The proxies and their 'local' registrars will be in the same private IP
cloud.
Then it should be fine.
Are you implying if a proxy tries to reach a nat-ed registrar in
another, different, private IP cloud it won't
work?
Probably it depends on the NAT and how the cloud is connected to the
Internet and other clouds. But also NATed servers should be fine, if the
NAT does not mangle SIP packets and the proxies are configured to announce
the public IP address.
Thus, hmm, there may be problems depending on your setup. For example:
Internet (public IP) Cloud 1
1.1.1.2 outboundproxy 1: 10.0.1.2
1.1.1.3 registrar 1: 10.0.1.3
Internet (public IP) Cloud 2
2.2.2.2 outboundproxy 2: 10.0.2.2
2.2.2.3 registrar 2: 10.0.2.3
If the outboundproxy (OBP) 1 talks to registrar 1, does it us the internal
IP addresses or the public IP addresses?
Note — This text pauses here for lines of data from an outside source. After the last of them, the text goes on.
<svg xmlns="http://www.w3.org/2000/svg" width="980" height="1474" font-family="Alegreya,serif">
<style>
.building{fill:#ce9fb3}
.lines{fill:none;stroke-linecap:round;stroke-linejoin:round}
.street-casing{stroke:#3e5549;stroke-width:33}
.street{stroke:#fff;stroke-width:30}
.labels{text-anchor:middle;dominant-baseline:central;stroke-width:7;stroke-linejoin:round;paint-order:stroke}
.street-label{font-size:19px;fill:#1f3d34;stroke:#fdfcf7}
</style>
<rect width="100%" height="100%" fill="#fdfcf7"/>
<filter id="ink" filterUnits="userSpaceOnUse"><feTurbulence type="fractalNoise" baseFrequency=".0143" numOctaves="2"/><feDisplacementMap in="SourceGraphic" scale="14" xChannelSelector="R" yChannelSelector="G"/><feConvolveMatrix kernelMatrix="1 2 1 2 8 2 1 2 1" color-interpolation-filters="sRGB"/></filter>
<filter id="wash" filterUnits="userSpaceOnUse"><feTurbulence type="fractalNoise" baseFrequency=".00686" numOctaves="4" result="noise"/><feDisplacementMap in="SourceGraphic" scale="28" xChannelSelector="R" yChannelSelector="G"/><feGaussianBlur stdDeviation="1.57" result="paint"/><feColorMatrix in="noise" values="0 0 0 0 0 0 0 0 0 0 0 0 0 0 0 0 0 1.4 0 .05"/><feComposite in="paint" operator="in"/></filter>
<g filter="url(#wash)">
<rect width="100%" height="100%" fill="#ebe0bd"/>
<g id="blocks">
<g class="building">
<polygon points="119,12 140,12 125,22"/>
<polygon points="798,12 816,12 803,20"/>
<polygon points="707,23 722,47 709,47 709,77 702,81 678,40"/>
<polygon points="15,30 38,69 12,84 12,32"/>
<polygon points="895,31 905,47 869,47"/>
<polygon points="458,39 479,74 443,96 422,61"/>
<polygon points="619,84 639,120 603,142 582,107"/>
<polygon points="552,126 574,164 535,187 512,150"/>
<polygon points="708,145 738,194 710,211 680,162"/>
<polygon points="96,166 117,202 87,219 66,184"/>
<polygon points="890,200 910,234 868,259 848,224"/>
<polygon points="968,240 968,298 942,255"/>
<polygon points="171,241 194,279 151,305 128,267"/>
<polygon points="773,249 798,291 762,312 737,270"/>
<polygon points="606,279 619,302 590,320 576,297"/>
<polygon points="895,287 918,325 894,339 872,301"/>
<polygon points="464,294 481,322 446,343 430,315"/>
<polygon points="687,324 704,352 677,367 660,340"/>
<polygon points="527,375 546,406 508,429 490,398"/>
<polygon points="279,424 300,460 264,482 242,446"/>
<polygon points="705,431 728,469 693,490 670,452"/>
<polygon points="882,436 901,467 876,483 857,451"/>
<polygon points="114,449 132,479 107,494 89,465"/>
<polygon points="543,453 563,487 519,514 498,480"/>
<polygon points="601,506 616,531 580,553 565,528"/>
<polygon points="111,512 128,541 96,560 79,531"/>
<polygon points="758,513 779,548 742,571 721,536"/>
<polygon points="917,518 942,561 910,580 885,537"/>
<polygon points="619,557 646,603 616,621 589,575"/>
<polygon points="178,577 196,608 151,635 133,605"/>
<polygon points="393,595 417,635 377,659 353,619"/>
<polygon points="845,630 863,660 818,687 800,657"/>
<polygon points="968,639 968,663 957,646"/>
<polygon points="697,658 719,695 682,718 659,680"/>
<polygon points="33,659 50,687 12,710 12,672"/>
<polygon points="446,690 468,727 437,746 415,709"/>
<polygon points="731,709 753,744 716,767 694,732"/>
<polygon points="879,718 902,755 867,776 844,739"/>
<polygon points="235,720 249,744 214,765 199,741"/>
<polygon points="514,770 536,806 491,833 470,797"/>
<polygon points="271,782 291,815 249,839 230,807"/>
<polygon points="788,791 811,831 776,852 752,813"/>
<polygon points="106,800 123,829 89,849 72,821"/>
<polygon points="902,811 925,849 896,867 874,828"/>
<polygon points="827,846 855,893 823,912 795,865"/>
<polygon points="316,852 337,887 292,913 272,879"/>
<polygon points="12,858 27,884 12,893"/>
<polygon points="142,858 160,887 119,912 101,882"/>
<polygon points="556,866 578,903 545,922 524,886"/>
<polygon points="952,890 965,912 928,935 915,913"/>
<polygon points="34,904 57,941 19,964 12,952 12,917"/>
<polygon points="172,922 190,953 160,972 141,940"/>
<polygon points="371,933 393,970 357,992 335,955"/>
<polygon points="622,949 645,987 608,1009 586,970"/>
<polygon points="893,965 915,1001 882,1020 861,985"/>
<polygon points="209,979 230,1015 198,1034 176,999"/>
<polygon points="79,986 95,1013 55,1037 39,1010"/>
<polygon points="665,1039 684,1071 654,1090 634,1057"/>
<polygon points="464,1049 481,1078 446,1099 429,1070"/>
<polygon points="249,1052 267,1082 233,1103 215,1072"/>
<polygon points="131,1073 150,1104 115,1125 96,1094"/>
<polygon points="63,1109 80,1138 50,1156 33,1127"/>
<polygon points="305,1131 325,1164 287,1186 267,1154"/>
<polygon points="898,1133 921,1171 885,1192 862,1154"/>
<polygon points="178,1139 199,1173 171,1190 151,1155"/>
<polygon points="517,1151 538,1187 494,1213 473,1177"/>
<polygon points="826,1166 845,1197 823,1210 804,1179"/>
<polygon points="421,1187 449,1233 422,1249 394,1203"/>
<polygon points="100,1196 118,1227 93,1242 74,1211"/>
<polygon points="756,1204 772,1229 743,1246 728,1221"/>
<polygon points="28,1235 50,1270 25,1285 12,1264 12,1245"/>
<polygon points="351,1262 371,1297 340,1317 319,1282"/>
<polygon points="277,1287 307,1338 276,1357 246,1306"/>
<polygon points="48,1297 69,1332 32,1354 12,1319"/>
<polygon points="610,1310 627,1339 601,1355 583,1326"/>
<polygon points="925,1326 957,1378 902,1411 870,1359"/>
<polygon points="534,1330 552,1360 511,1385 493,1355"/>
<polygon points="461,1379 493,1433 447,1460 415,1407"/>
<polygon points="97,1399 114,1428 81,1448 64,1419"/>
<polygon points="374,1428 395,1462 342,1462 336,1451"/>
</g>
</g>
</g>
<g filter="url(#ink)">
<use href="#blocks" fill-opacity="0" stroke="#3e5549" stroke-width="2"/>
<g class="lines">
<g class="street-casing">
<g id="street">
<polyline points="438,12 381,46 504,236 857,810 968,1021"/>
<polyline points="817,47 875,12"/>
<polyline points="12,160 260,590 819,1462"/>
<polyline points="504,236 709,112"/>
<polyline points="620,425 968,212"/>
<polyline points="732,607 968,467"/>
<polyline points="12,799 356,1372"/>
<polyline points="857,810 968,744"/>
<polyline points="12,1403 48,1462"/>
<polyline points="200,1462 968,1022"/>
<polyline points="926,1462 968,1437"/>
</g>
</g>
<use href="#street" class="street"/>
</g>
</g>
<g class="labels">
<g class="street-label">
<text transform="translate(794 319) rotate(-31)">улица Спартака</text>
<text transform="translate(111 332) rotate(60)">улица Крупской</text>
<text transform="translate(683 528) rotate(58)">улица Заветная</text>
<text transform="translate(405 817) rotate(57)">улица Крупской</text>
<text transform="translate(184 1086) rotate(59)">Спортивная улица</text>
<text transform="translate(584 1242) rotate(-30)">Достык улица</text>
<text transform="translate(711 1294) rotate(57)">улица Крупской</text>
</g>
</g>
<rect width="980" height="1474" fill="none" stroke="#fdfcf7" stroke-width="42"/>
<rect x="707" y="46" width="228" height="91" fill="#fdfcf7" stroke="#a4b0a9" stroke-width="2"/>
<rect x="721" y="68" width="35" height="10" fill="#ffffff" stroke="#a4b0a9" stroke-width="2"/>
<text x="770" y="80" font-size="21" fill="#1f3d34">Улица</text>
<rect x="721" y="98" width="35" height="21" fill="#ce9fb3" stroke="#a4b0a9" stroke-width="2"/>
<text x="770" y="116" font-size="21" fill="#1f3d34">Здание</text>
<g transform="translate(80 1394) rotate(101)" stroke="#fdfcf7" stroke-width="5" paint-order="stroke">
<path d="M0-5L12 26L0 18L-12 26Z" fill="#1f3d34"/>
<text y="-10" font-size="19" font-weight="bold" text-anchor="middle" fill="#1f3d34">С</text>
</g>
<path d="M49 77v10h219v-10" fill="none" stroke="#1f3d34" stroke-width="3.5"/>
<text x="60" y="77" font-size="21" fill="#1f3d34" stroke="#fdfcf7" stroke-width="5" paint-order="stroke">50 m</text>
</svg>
For later, Kamailio can be simply
configured to announce the public IP addresses in all SIP messages. But if
internal traffic uses internal IP addresses, then the OBP is "virtual"
multihomed, and Kamailio must be correctly configured to announce the
private IP address when talking to the registrar, but using the public IP
address when talking to customer in the Internet.
Further, if OBP1 talks to registrar2, then such "virtual" mutlihomed
setups are also needed on the registrar server.
Conclusion: I guess every private cloud has different network techniques
how traffic is routed externally and internally. Thus, the Kamailio
configuration heavily depends on the underlying network (as IP addresses
are put into the SIP messages). But at least Kamailio is very flexible and
up to now I always have solved strange network setups.